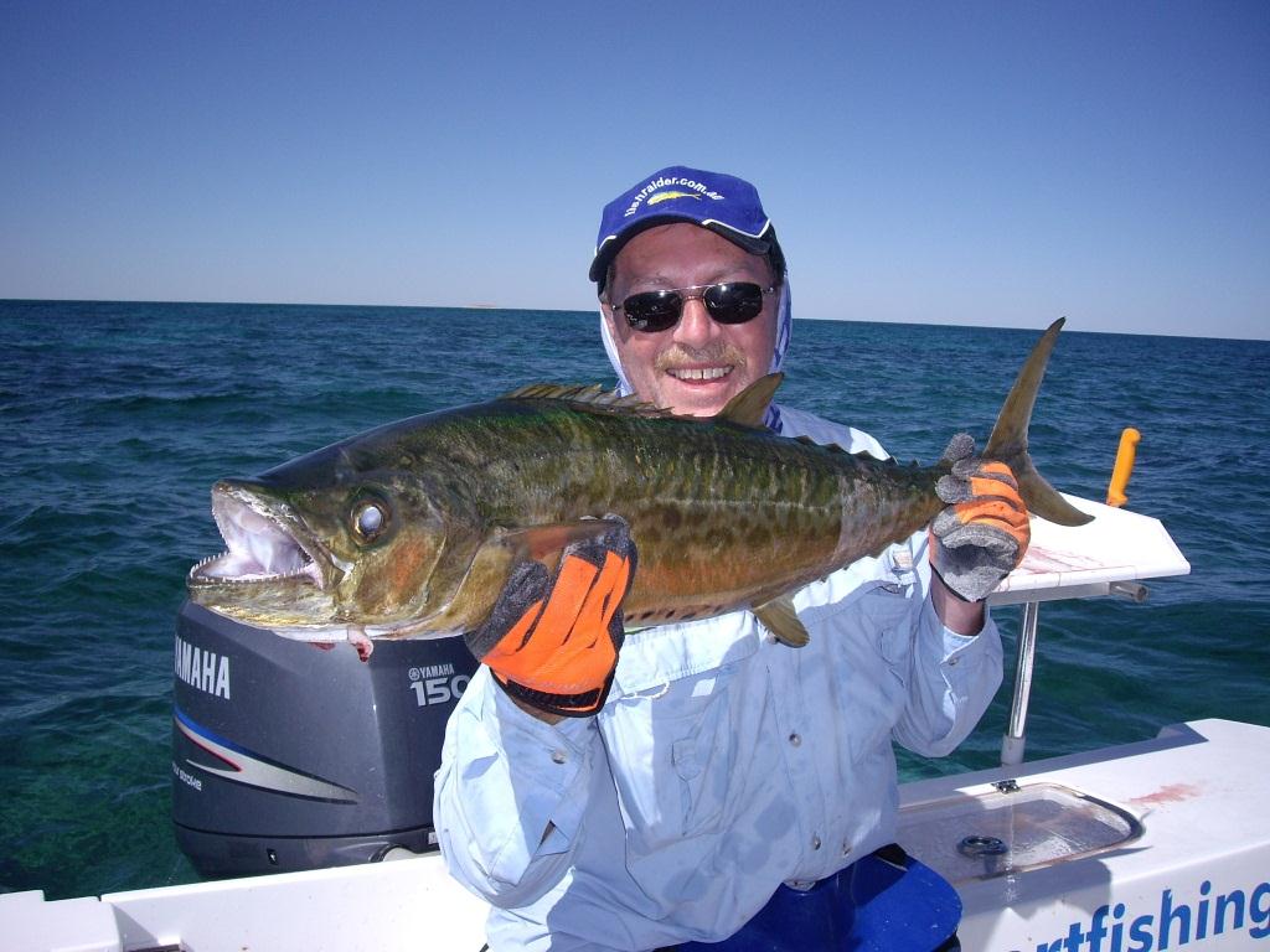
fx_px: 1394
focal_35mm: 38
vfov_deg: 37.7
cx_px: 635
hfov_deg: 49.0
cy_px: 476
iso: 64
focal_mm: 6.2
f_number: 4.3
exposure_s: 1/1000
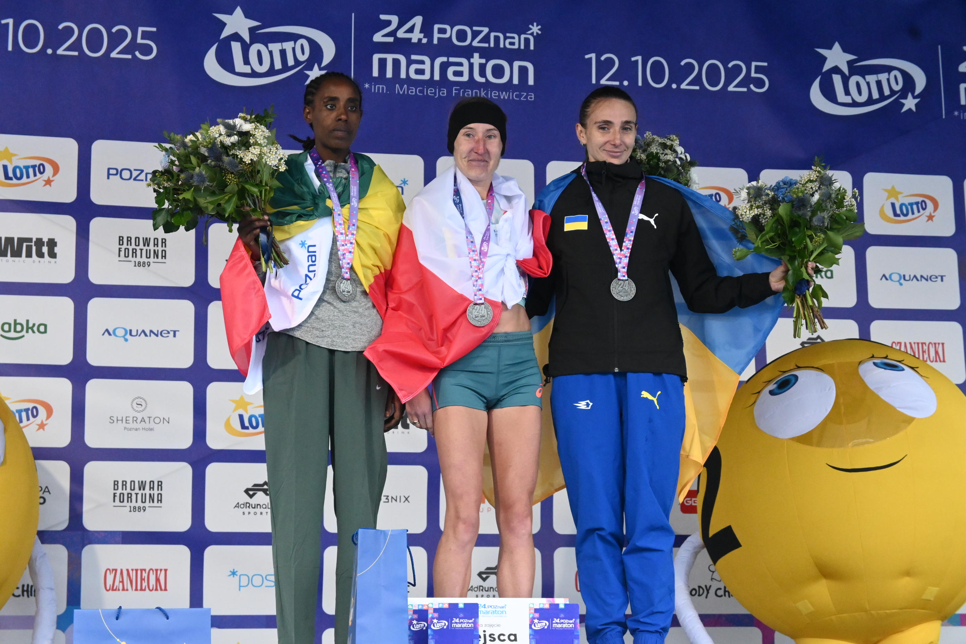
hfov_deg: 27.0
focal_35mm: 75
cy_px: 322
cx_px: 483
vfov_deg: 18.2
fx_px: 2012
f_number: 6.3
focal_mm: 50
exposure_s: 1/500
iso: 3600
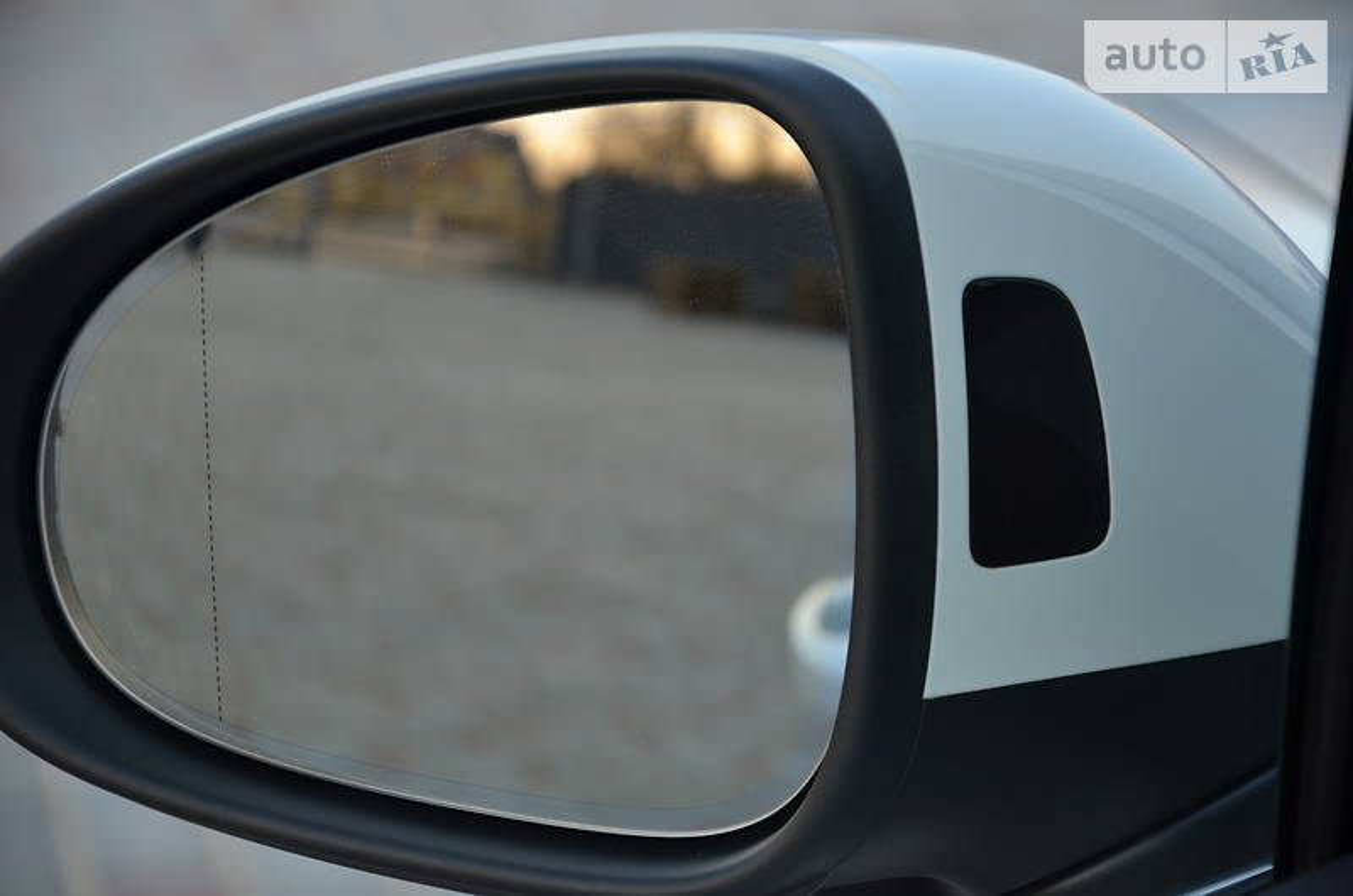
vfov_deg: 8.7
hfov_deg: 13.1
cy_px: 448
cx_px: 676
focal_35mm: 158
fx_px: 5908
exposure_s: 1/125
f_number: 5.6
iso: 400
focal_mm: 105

# # # # #

_WHAT YOU WILL DO:_ Skip every picture and retype only the lines from the line with "vfov_deg: 37.7" through the last line of the listing, both ends included, exactly as they appear.

_SOLVED PROBLEM:_
vfov_deg: 37.7
cx_px: 635
hfov_deg: 49.0
cy_px: 476
iso: 64
focal_mm: 6.2
f_number: 4.3
exposure_s: 1/1000
hfov_deg: 27.0
focal_35mm: 75
cy_px: 322
cx_px: 483
vfov_deg: 18.2
fx_px: 2012
f_number: 6.3
focal_mm: 50
exposure_s: 1/500
iso: 3600
vfov_deg: 8.7
hfov_deg: 13.1
cy_px: 448
cx_px: 676
focal_35mm: 158
fx_px: 5908
exposure_s: 1/125
f_number: 5.6
iso: 400
focal_mm: 105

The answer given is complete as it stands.